- [How to complete this task] Could you return every record below exactly as it stands, leaving out the pictures?
=== Begin Enclosure ===
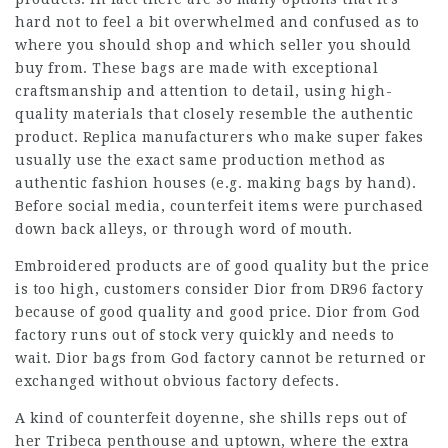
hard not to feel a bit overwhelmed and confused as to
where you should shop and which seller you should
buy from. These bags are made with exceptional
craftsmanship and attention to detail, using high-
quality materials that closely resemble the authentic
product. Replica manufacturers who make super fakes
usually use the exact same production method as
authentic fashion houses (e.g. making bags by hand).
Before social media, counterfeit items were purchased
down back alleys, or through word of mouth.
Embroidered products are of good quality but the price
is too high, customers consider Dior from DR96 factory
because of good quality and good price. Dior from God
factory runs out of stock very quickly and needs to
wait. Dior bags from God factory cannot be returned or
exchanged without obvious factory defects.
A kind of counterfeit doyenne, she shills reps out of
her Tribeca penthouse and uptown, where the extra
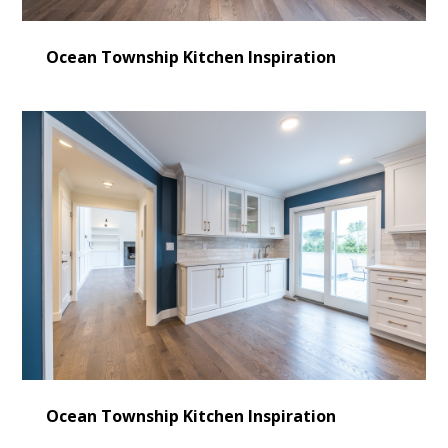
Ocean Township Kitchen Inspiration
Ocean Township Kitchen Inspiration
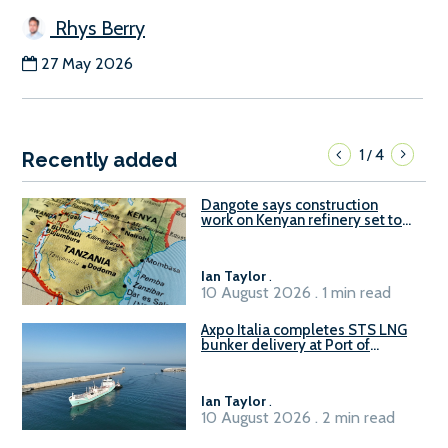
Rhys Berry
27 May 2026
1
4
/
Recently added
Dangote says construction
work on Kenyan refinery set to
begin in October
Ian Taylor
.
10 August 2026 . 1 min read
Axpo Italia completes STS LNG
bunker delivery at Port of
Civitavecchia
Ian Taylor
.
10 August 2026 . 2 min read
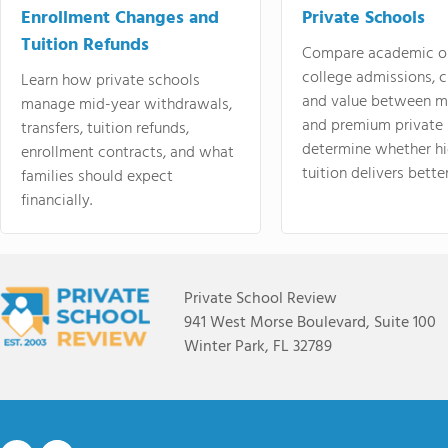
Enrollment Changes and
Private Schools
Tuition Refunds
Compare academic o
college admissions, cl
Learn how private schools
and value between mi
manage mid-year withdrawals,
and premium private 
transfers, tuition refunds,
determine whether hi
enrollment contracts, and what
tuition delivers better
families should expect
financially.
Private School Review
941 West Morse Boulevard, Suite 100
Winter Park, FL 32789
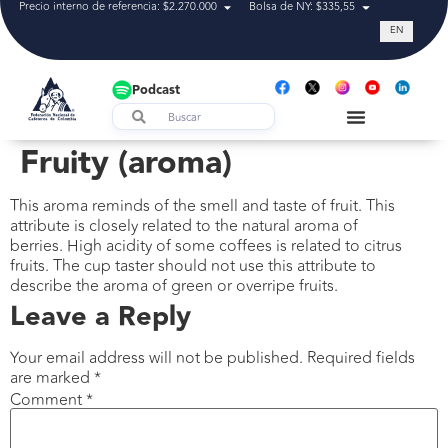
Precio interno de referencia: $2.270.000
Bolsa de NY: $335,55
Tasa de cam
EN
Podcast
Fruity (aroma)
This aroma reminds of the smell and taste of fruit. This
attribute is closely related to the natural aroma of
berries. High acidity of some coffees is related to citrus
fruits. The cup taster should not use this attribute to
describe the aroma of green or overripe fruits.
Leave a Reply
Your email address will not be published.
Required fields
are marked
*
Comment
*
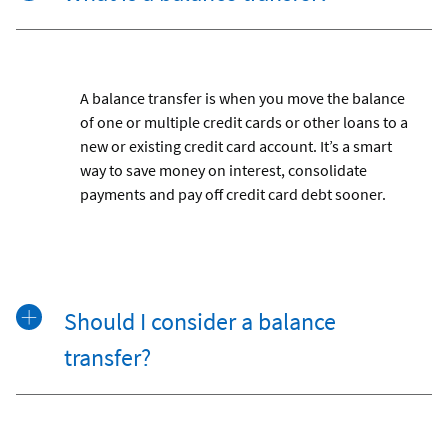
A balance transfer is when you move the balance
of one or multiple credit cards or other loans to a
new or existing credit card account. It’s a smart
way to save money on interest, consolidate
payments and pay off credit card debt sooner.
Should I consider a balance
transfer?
=== End Enclosure ===
- [Result of the task]
hard not to feel a bit overwhelmed and confused as to
where you should shop and which seller you should
buy from. These bags are made with exceptional
craftsmanship and attention to detail, using high-
quality materials that closely resemble the authentic
product. Replica manufacturers who make super fakes
usually use the exact same production method as
authentic fashion houses (e.g. making bags by hand).
Before social media, counterfeit items were purchased
down back alleys, or through word of mouth.
Embroidered products are of good quality but the price
is too high, customers consider Dior from DR96 factory
because of good quality and good price. Dior from God
factory runs out of stock very quickly and needs to
wait. Dior bags from God factory cannot be returned or
exchanged without obvious factory defects.
A kind of counterfeit doyenne, she shills reps out of
her Tribeca penthouse and uptown, where the extra
Ocean Township Kitchen Inspiration
Ocean Township Kitchen Inspiration
Rhys Berry
27 May 2026
1
4
/
Recently added
Dangote says construction
work on Kenyan refinery set to
begin in October
Ian Taylor
.
10 August 2026 . 1 min read
Axpo Italia completes STS LNG
bunker delivery at Port of
Civitavecchia
Ian Taylor
.
10 August 2026 . 2 min read
Enrollment Changes and
Private Schools
Tuition Refunds
Compare academic o
college admissions, cl
Learn how private schools
and value between mi
manage mid-year withdrawals,
and premium private 
transfers, tuition refunds,
determine whether hi
enrollment contracts, and what
tuition delivers better
families should expect
financially.
Private School Review
941 West Morse Boulevard, Suite 100
Winter Park, FL 32789
Precio interno de referencia: $2.270.000
Bolsa de NY: $335,55
Tasa de cam
EN
Podcast
Fruity (aroma)
This aroma reminds of the smell and taste of fruit. This
attribute is closely related to the natural aroma of
berries. High acidity of some coffees is related to citrus
fruits. The cup taster should not use this attribute to
describe the aroma of green or overripe fruits.
Leave a Reply
Your email address will not be published.
Required fields
are marked
*
Comment
*
A balance transfer is when you move the balance
of one or multiple credit cards or other loans to a
new or existing credit card account. It’s a smart
way to save money on interest, consolidate
payments and pay off credit card debt sooner.
Should I consider a balance
transfer?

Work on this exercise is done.